Lecture 'Analytical tools for clinically useful tests'
- For whom
- Alumni , Business , Employees , Students
- When
- 13-09-2024 from 12:00 to 13:30
- Where
- Auditorium A2 - Building S9 - Campus De Sterre, Krijgslaan 281, 9000 Gent
- Language
- English
- Organizer
- Department of Applied Mathematics, Computer Science and Statistics
- Contact
- els.goetghebeur@ugent.be
Tips by Lisa McShane (NCI, Associate Director, Division of Cancer Treatment and Diagnosis) for navigating through a sea of high-dimensional data and a jungle of powerful analytic tools to arrive at a clinically useful test
Clinically useful tests guide medical decisions for better health outcomes. Increasingly, high-dimensional data underlie their development and use, with data from omics assays, imaging, and wearable devices. Powerful data analysis tools, including statistical methods and machine learning to develop complex predictors of phenotypes or outcomes, led to optimism that medical test development could be greatly accelerated.

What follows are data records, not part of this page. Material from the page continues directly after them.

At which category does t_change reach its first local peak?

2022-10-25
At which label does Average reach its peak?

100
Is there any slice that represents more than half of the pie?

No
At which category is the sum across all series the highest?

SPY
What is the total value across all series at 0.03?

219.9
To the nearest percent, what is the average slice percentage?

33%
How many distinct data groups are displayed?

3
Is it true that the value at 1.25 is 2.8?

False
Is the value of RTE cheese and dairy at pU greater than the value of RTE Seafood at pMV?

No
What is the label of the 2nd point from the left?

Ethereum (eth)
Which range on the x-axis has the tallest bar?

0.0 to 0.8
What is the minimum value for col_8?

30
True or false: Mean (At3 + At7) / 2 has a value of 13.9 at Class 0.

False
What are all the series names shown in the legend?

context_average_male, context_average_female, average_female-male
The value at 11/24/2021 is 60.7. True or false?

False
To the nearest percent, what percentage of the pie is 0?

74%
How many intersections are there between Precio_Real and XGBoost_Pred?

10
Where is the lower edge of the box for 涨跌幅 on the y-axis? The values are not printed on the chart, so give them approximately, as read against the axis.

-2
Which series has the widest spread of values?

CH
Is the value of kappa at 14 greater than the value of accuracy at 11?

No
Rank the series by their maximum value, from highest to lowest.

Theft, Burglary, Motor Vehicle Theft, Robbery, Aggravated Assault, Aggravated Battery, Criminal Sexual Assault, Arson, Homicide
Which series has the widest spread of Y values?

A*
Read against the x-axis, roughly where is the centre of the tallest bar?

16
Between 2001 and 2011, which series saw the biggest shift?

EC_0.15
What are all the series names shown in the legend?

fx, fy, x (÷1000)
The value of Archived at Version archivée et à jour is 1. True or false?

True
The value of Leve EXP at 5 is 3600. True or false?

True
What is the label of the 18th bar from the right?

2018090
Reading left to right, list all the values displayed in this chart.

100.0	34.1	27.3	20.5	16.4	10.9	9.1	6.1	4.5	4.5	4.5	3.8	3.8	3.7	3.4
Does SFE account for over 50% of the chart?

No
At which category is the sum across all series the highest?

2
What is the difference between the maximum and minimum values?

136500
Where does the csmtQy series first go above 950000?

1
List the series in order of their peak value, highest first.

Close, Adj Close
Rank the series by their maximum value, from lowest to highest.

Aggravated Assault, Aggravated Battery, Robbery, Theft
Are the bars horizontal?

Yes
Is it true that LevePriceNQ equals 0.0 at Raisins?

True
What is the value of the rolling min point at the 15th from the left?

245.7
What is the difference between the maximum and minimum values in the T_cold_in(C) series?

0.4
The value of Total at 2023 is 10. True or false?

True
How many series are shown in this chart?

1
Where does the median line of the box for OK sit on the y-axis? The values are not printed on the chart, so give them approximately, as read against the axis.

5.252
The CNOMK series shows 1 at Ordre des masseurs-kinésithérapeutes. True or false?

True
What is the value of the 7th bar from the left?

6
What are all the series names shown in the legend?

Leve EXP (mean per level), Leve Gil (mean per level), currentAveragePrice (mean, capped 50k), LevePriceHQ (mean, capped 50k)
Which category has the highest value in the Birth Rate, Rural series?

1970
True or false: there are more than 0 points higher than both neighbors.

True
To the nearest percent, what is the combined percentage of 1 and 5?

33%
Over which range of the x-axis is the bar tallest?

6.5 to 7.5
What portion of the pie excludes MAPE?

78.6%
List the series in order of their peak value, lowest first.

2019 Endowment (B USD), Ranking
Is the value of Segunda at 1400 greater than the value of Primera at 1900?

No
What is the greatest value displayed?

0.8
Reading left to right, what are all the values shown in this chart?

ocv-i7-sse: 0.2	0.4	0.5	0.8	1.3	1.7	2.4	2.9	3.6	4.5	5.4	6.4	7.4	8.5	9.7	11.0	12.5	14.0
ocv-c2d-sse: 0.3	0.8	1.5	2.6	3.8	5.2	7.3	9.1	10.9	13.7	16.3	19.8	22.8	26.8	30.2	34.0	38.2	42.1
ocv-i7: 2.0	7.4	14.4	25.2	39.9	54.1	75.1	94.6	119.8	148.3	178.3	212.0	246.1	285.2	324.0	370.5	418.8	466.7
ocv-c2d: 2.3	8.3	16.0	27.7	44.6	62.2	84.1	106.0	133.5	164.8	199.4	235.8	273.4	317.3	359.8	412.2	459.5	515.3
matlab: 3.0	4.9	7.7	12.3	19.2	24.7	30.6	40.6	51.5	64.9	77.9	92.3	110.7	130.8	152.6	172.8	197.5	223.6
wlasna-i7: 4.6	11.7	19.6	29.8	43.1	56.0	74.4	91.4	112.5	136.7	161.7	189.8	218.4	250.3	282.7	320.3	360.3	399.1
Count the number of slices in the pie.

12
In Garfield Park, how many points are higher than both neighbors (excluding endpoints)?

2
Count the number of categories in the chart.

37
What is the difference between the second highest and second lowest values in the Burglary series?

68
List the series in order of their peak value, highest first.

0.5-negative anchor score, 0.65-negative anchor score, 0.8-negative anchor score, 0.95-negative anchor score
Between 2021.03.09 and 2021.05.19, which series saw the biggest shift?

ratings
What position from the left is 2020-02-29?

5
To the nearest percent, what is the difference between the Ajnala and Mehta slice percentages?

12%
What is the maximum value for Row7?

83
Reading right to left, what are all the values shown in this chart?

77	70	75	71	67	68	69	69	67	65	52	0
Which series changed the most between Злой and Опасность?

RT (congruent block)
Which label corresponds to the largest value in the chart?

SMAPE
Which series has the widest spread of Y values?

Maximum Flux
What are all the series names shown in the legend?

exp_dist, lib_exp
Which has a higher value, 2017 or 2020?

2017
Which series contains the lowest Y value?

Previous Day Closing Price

There were success stories, but few clinically useful tests given the investments and number of publications claiming to have developed useful predictors. Common pitfalls in the design, analysis, and interpretation of studies set to develop complex predictors are highlighted through examples in oncology.
This talk promotes critical thinking when assessing evidence for medical tests and when planning new studies. Recommendations are given to improve the design, conduct, reporting, and value of research for medical tests from complex predictors from high-dimensional data.